Odpadnięcie Realu z Ligi Mistrzów na poziomie fazy grupowej? Tego jeszcze nie znaliśmy. A tymczasem za kilkanaście godzin może się to urzeczywistnić. Sytuacja w grupie B jest arcyciekawa, a faworyci, czyli Real i Inter, zajmują dwa ostatnie miejsca. Wszyscy mają jednak szanse na awans, co zapowiada fantastyczny wieczór.
Prowadzi Borussia Moenchengladbach, która może sobie pluć w brodę, bo prowadziła z Realem 2:0 na kilka minut przed końcem meczu, by finalnie zremisować 2:2. W 1. kolejce w meczu z Interem Źrebaki także w doliczonym czasie gry straciły prowadzenie. Dziś mogło być już po sprawie. A tak ekipa z Bundesligi ma 8 punktów, Szachtar i Real po 7, a zamykający tabelę Inter 5.

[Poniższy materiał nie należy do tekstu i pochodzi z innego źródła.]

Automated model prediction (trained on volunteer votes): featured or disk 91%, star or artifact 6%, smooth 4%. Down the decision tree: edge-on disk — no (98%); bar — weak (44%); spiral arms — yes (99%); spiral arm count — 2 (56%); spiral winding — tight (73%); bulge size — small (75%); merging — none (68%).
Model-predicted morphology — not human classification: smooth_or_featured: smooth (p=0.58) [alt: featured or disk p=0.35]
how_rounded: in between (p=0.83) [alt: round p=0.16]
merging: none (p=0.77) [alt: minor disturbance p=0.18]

Dziś Borussia zagra na Alfredo di Stefano w Madrycie z Królewskimi, podczas gdy Inter podejmie u siebie Szachtar. Jeśli obędzie się bez remisów, awans do dalszych gier uzyskają zwycięzcy spotkań. Faworyci z Hiszpanii i Włoch rzutem na taśmę mogą więc odwrócić losy awansu. Inna sprawa, że w tej grupie trudno o jakiekolwiek typowania wyników. Szachtar dwukrotnie pokonywał Real, strzelając mu łącznie 5 goli. Z kolei w dwóch meczach z Borussią zanotował dwie porażki z bilansem 0:10! Inter do ostatniej kolejki nie miał na koncie żadnego zwycięstwa, ale po dreszczowcu pokonał Źrebaki 3:2. Wyniki w tej grupie przeczą jakiejkolwiek logice i ciężko dziś mówić o faworytach i underdogach. Ot, po prostu – trzeba czekać na początek emocji.

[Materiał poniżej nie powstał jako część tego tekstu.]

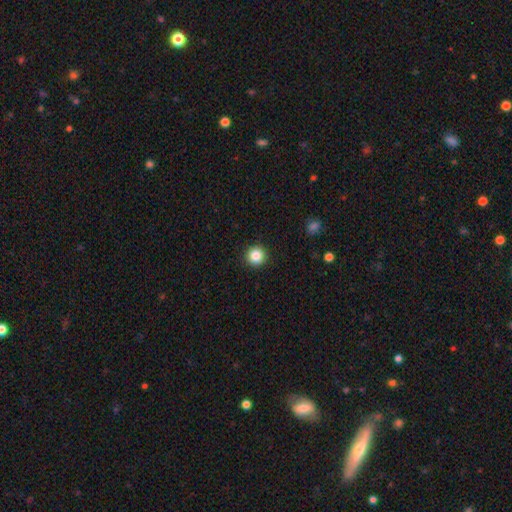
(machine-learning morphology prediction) Smooth or featured: smooth — 85% (star or artifact — 10%)
How rounded: round — 95% (in between — 4%)
Merging: none — 93% (minor disturbance — 4%)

Oczywiście najgłośniej jest wokół Realu, dla którego odpadnięcie z Ligi Mistrzów byłoby istną katastrofą. Mówi się, że stanowisko straci wówczas Zinedine Zidane, choć ostatnio w lidze uratował się, pokonując 1:0 Sevillę. Fakt, że jego drużyna grała bardzo słabo, ale ostatecznie wynik broni trenera i zespół. Jednak ewentualna klęska w Champions League uruchomi spekulacje ponownie, a być może po prostu "uruchomi" prezesa Florentino Pereza. Jeśli ten chce zatrudnić Mauricio Pochettino, musi się śpieszyć, bo w każdej chwili do wyścigu włączyć się może Manchester United, który wczoraj wyleciał za burtę Ligi Mistrzów, przegrywając 2:3 w Lipsku.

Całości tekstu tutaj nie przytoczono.